Hi, I’m Iris and I’m a Pokémon Go fanatic.

That fact is hardly surprising – as a nostalgic, bleeding heart millennial in my mid-twenties, with a penchant for all things geeky, I am the poster girl for Niantic’s primary target audience.

Of course, I’ve read the bad stuff about the game online – over-zealous Pokémon hunters spraining ankles, walking into traffic, pedestrians, finding bodies (yikes) – but the good stuff warms my heart. Connections formed between strangers, the link between the game and improving mental health, people exploring their environments and getting exercise… the list goes on.

I’m sure you’ve been reading about all these things, too. It’s impossible to take two clicks online without stumbling upon a Pokémon Go article.

I’m a solid mid-range Pokémon player – I’m level 16 right now. I’ve hunted a Vaporeon with other YoPros down on Wynyard Quarter after work, dashed out into the dark drizzle of an Auckland evening clutching an umbrella to walk the remaining few hundred metres to hatch an egg (got a Paras. Meh) and discussed the various intricacies and strategies of using candies and stardust with the lovely folks at Barista Cats Café downtown (who offered a discount for Pokémon trainers, so, win!). Every night before bed I spend a soothing few minutes sorting and naming the day’s catches.

I love the game for many reasons: it’s fun. It harkens back to happy childhood memories. It injects a little happiness into my 20-minute walk between work and the bus stop. I’ve met up with friends specifically to go hunting together, usually winding up in a cosy cafe to beat the cold.

But I wonder if the game could be used for something more – could we use it as an engine for good? Already we’ve seen it act as social glue to gather hundreds of Pokéfans in a space – I know for a fact that Mission Bay and the Auckland Domain are pumping with players almost every night, despite not getting out there myself thus far. Memorial Park in Hamilton, I am reliably told, is also thronging nightly with Poképlayers.

What if players were to equip themselves with trash bags when they hit the streets en masse, to collect rubbish while they collect Pokémon? Or wandered up and down Queen Street with bags stocked with food to feed to homeless people? How could it be used to form communities of healing for those with mental illness? I see here an opportunity – an online community that can be mobilised to do great stuff, in return for a couple of digital critters on a smartphone screen.

I know I’m not alone in asking these questions and I would like to throw the invitation out to you – how do we use this game, this social phenomenon, to achieve change?

It’s already happening. I’ve signed up for a beach clean at Takapuna in August, and noticed someone in the Auckland group bribing – I mean encouraging – people to sign up to collect for Daffodil Day, offering to put lures on nearby Pokéstops for the volunteers. There’s a popular post online from a dog rescue centre in Indiana, which has had an amazing response from trainers wanting excuses to go for a walk – they’ve seen a massive increase in volunteers and all their dogs have been adopted in record time.

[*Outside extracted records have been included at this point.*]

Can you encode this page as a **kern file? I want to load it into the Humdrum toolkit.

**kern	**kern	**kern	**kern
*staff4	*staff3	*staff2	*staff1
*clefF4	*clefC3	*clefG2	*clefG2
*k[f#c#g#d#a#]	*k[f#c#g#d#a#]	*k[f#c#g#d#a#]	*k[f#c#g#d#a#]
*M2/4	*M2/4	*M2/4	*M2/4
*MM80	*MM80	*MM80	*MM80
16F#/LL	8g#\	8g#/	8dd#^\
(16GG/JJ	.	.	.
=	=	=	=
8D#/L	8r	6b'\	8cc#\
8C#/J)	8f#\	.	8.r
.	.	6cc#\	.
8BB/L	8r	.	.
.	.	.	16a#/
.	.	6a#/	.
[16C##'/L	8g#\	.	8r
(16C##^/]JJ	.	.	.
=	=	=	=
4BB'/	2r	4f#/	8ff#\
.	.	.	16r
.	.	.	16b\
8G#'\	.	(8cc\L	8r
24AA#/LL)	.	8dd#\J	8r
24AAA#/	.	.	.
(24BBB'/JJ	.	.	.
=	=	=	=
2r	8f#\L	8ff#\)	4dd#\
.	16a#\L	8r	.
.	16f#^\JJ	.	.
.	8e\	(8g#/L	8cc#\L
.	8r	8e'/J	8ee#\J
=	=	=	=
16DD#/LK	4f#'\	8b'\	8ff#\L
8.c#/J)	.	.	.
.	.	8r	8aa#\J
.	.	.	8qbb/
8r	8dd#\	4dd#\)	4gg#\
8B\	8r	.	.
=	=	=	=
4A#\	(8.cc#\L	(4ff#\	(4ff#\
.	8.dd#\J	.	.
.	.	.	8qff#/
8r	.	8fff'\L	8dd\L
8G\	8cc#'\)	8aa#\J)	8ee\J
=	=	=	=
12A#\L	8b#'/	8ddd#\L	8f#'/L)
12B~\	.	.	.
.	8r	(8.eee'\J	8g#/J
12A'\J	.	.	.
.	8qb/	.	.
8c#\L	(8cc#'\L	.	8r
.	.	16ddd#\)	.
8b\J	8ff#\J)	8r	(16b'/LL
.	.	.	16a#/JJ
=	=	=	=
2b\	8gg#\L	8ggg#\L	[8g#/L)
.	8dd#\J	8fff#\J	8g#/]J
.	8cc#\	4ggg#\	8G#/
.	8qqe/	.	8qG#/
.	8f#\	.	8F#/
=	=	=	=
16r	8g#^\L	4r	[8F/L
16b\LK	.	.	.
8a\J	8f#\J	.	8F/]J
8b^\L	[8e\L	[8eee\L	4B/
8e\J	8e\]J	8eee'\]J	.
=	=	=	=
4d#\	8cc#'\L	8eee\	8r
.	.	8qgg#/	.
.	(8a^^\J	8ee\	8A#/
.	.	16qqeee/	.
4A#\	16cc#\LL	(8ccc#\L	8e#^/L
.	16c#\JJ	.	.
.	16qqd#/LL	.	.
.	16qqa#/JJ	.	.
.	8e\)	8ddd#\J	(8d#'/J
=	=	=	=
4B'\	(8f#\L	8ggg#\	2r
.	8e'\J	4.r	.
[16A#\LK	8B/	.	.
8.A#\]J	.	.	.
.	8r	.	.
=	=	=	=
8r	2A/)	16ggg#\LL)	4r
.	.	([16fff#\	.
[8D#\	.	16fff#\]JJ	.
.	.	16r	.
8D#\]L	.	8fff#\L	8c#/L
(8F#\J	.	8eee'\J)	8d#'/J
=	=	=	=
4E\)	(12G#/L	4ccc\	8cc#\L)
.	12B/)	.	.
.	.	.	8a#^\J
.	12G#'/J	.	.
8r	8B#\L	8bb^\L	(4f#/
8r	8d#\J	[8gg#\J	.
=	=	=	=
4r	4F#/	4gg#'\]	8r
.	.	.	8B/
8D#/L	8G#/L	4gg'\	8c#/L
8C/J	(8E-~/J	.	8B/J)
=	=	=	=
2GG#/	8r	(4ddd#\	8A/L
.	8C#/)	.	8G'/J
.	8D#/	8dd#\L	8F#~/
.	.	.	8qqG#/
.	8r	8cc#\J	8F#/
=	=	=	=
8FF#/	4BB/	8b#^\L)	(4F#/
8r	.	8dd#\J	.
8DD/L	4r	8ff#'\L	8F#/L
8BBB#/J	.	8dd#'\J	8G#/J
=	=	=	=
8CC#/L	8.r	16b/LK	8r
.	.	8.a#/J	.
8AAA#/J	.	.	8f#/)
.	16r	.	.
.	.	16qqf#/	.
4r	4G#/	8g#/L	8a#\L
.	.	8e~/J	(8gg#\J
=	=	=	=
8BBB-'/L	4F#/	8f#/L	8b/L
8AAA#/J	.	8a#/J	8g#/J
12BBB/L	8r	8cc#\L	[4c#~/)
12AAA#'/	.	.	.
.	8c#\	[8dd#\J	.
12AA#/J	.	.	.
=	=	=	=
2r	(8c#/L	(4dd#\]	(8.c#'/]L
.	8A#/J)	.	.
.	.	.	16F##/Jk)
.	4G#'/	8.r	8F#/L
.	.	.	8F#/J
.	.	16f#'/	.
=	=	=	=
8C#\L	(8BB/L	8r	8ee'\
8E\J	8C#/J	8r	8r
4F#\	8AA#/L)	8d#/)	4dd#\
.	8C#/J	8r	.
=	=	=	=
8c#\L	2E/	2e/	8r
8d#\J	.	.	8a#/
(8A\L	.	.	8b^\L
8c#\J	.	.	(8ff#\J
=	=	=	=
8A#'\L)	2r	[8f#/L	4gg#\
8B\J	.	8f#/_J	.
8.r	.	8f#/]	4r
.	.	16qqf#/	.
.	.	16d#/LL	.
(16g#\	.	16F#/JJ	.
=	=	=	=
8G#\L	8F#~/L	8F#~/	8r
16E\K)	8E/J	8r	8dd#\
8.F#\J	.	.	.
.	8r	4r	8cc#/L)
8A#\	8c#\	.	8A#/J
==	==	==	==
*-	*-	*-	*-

I’m also looking forward to hanging out with fellow Pokémon trainers from across New Zealand at Festival for the Future at the Aotea Centre in September. There’s a Pokéstop at the venue, a prime hunting ground directly outside on Aotea Square, and a nearby gym at the Metro Centre. I’m expecting a mini-tournament or two to break out in-between speaker sessions and workshops… and who will snag the best Pokémon catch of the weekend? (I caught a Ponyta nearby not so long ago, but I’m sure somebody can do better).

The socialisation aspect of Pokémon Go fascinates me. There is next to no social infrastructure built into the game – no sharing buttons for Facebook or Twitter, no functionality for adding friends, no trading or PvP battling – this last one is a shame as it’s such a staple of the franchise, although there are whispers in the dark that this will be added in due time.

Getting back to the point however, the incredible social bonding power of this game has come purely from the fan base. Facebook groups popped up like daisy fields, offering support, tips and tricks, learning and collaborating and figuring out the mechanics together, city by city, town by town. Nationwide walks are cropping up, organised by locals.

Millennials get a pretty bad rap sometimes, but I have a huge amount of faith in my generation to be a force for good.